Comoé National Park
"The ranger said the elephants had come back. He said it the way you'd talk about a friend who survived something."
Almost nobody comes to Comoé, and the people who run it know exactly why and aren’t bitter about it. It sits in the far northeast corner of Ivory Coast, a long, dusty haul from Abidjan, and for years during the country’s troubles it was effectively abandoned — poached, overgrazed, written off. UNESCO put it on the list of World Heritage in Danger. Then, slowly, it came back. By the time Lia and I got there, bumping up the red-dirt road from Kong in a borrowed 4x4, it had been taken off that danger list, and the ranger who met us said the elephants had returned. He said it the way you’d talk about a friend who survived something.

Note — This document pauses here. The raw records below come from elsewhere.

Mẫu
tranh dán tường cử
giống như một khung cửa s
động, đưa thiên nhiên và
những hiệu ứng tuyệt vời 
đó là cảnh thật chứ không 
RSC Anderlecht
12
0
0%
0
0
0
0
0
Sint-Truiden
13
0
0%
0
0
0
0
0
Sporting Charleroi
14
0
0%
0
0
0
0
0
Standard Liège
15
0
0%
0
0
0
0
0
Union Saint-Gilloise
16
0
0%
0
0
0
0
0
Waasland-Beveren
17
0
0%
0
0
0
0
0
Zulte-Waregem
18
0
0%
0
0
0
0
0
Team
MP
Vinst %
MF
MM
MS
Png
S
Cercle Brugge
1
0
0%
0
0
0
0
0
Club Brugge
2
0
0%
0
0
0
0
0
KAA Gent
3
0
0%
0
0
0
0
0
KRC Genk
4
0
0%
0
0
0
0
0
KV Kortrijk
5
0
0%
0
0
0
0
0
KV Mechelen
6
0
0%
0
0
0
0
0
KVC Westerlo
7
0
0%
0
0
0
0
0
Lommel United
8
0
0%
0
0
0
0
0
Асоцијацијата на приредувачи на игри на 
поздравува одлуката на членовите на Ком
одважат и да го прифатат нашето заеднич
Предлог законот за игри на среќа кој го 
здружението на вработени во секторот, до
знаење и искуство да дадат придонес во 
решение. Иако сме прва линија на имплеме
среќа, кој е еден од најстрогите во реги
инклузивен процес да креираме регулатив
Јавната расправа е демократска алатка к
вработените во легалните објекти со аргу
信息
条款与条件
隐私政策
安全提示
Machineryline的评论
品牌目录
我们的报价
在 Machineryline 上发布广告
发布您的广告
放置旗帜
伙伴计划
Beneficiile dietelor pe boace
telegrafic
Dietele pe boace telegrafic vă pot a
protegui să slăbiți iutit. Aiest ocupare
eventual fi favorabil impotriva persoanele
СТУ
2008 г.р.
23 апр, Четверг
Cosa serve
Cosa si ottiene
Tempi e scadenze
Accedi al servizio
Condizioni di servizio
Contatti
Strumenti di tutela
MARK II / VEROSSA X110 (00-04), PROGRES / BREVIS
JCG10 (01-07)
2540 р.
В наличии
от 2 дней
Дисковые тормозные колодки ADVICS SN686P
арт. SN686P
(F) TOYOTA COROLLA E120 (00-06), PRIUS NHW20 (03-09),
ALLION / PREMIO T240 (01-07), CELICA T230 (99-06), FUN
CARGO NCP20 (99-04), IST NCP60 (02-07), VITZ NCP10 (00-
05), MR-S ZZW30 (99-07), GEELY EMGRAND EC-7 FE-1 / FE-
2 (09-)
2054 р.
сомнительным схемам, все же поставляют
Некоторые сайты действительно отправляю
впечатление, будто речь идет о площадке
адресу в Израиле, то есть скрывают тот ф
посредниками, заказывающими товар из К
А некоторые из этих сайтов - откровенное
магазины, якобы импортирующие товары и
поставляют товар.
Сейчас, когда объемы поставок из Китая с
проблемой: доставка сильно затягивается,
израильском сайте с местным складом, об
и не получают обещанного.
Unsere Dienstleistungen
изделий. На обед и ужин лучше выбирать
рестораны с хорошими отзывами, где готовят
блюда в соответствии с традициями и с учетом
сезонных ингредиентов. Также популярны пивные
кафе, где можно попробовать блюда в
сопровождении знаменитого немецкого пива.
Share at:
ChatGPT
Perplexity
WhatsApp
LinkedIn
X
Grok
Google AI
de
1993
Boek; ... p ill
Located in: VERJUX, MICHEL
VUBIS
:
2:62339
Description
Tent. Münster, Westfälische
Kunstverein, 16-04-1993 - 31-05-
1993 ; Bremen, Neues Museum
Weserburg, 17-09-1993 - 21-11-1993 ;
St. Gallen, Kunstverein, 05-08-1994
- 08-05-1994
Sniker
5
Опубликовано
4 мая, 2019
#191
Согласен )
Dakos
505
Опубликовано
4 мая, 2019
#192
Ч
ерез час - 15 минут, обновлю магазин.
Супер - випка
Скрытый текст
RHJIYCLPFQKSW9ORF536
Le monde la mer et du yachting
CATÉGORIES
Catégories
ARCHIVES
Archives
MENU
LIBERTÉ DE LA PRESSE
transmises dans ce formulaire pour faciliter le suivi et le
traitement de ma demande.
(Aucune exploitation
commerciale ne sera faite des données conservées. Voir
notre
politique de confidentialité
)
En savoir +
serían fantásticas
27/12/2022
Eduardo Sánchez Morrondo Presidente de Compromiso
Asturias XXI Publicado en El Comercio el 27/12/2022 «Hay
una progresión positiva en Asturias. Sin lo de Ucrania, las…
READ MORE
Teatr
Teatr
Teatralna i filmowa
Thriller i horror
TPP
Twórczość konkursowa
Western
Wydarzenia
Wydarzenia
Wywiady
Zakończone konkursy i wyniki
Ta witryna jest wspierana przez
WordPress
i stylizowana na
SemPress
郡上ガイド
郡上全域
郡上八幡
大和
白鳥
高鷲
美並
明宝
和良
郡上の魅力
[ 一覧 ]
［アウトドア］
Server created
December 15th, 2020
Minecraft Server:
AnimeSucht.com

The largest wild thing in West Africa
Comoé is enormous — one of the largest protected areas in all of West Africa, over a million hectares of savanna stitched together by gallery forest that follows the rivers. That mix is the whole point. You drive for an hour through tall golden grass and stunted trees, the kind of dry savanna that photographs as monotonous and feels, in person, like the inside of an oven, and then the track dips toward the Comoé River and suddenly you’re under a tunnel of green, the temperature drops ten degrees, and there are monkeys overhead and the river sliding past brown and slow.
It was at one of those river bends that we saw the hippos — a pod of them, just eyes and nostrils and the occasional enormous yawn, in a pool the colour of strong tea. Our guide cut the engine and we sat. He told us, quietly, that Comoé is one of the few places where you find both savanna chimpanzees and forest species in the same park, because of that river-forest-grassland overlap. We didn’t see a chimp. You rarely do. But knowing they were out there in the gallery forest, using tools to crack open whatever it is they crack, changed how the silence felt.

Slow travel, by necessity
Comoé is not a place that hands you wildlife. There are no crowds of vehicles converging on a leopard sighting, because there are no crowds and often no other vehicles at all. What there is, is patience rewarded — a herd of kob antelope flushing through the grass, a hornbill the size of a small dog flapping across the track with absurd effort, the tracks of an elephant pressed into the mud at a water hole, fresh, the animal itself just out of sight in the trees.
We stayed in simple rooms near the park edge and ate rice and grilled fish from the river by lamplight, the generator off by ten, the dark total and loud with insects. Lia, who is not a morning person under any circumstances, was up before dawn both days without complaint, which is the highest compliment she pays a place.

I won’t pretend the journey is easy or the infrastructure polished. It’s neither. But Comoé is one of those rare places where you feel you’ve arrived somewhere genuinely wild and genuinely recovering, where the animals are returning rather than retreating. That’s worth a hard day on a dirt road.
When to go: The dry season, roughly December through April, when wildlife concentrates around the shrinking waterholes and the rivers and the tracks are passable. The rains from June to October make much of the park impassable and the animals disperse — best avoided unless you enjoy being stuck in mud far from anywhere.